» Problem to solve
Pictures aside, reproduce exactly and only the lines from the one containing "COMBINAISON PROLIMIT FUSION GBS" through the end of the records.

Task data START

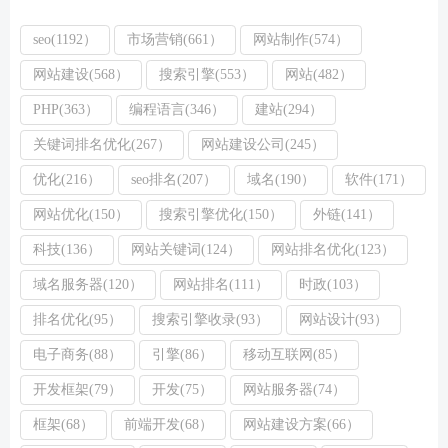
seo(1192）
市场营销(661）
网站制作(574）
网站建设(568）
搜索引擎(553）
网站(482）
PHP(363）
编程语言(346）
建站(294）
关键词排名优化(267）
网站建设公司(245）
优化(216）
seo排名(207）
域名(190）
软件(171）
网站优化(150）
搜索引擎优化(150）
外链(141）
科技(136）
网站关键词(124）
网站排名优化(123）
域名服务器(120）
网站排名(111）
时政(103）
排名优化(95）
搜索引擎收录(93）
网站设计(93）
电子商务(88）
引擎(86）
移动互联网(85）
开发框架(79）
开发(75）
网站服务器(74）
框架(68）
前端开发(68）
网站建设方案(66）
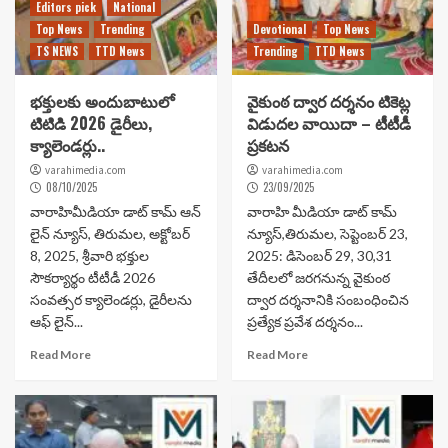
Editors pick
National
Top News
Trending
Devotional
Top News
TS NEWS
TTD News
Trending
TTD News
భక్తులకు అందుబాటులో
వైకుంఠ ద్వార దర్శనం టికెట్ల
టిటిడి 2026 డైరీలు,
విడుదల వాయిదా – టీటీడీ
క్యాలెండర్లు..
ప్రకటన
varahimedia.com
varahimedia.com
08/10/2025
23/09/2025
వారాహిమీడియా డాట్ కామ్ ఆన్
వారాహి మీడియా డాట్ కామ్
లైన్ న్యూస్, తిరుమల, అక్టోబర్
న్యూస్,తిరుమల, సెప్టెంబర్ 23,
8, 2025, శ్రీవారి భక్తుల
2025: డిసెంబర్ 29, 30,31
సౌకర్యార్థం టీటీడీ 2026
తేదీలలో జరగనున్న వైకుంఠ
సంవత్సర క్యాలెండర్లు, డైరీలను
ద్వార దర్శనానికి సంబంధించిన
ఆఫ్ లైన్...
ప్రత్యేక ప్రవేశ దర్శనం...
Read More
Read More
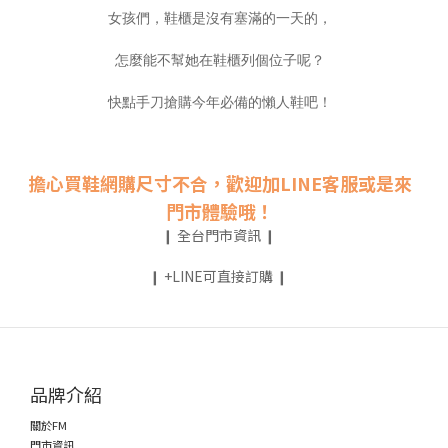
女孩們，鞋櫃是沒有塞滿的一天的，
怎麼能不幫她在鞋櫃列個位子呢？
快點手刀搶購今年必備的懶人鞋吧！
擔心買鞋網購尺寸不合，歡迎加LINE客服或是來
門市體驗哦！
❙ 全台門市資訊 ❙
❙ +LINE可直接訂購 ❙
品牌介紹
關於FM
門市資訊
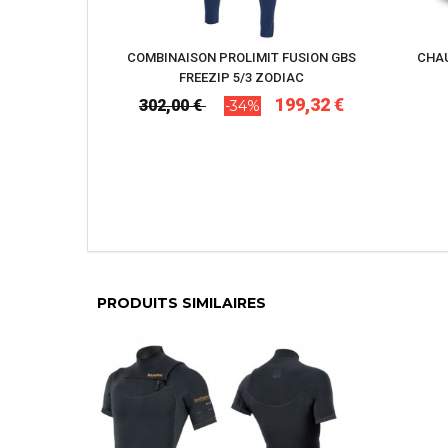
COMBINAISON PROLIMIT FUSION GBS
CHAU
FREEZIP 5/3 ZODIAC
199,32 €
302,00 €
-34%
PRODUITS SIMILAIRES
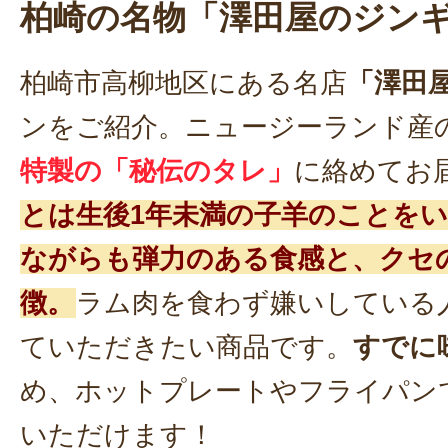
柏崎の名物「澤田屋のジン
柏崎市高柳地区にある名店
「澤田
ンをご紹介。ニュージーランド産
特製の「秘伝のタレ」
に絡めてお
とは生後1年未満の子羊のことを
ながらも弾力のある食感と、クセ
徴。
ラム肉を食わず嫌いしている
ていただきたい商品です。
すでに
め、ホットプレートやフライパン
いただけます！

Task data END

» The completed task
COMBINAISON PROLIMIT FUSION GBS
CHAU
FREEZIP 5/3 ZODIAC
199,32 €
302,00 €
-34%
PRODUITS SIMILAIRES
柏崎の名物「澤田屋のジン
柏崎市高柳地区にある名店
「澤田
ンをご紹介。ニュージーランド産
特製の「秘伝のタレ」
に絡めてお
とは生後1年未満の子羊のことを
ながらも弾力のある食感と、クセ
徴。
ラム肉を食わず嫌いしている
ていただきたい商品です。
すでに
め、ホットプレートやフライパン
いただけます！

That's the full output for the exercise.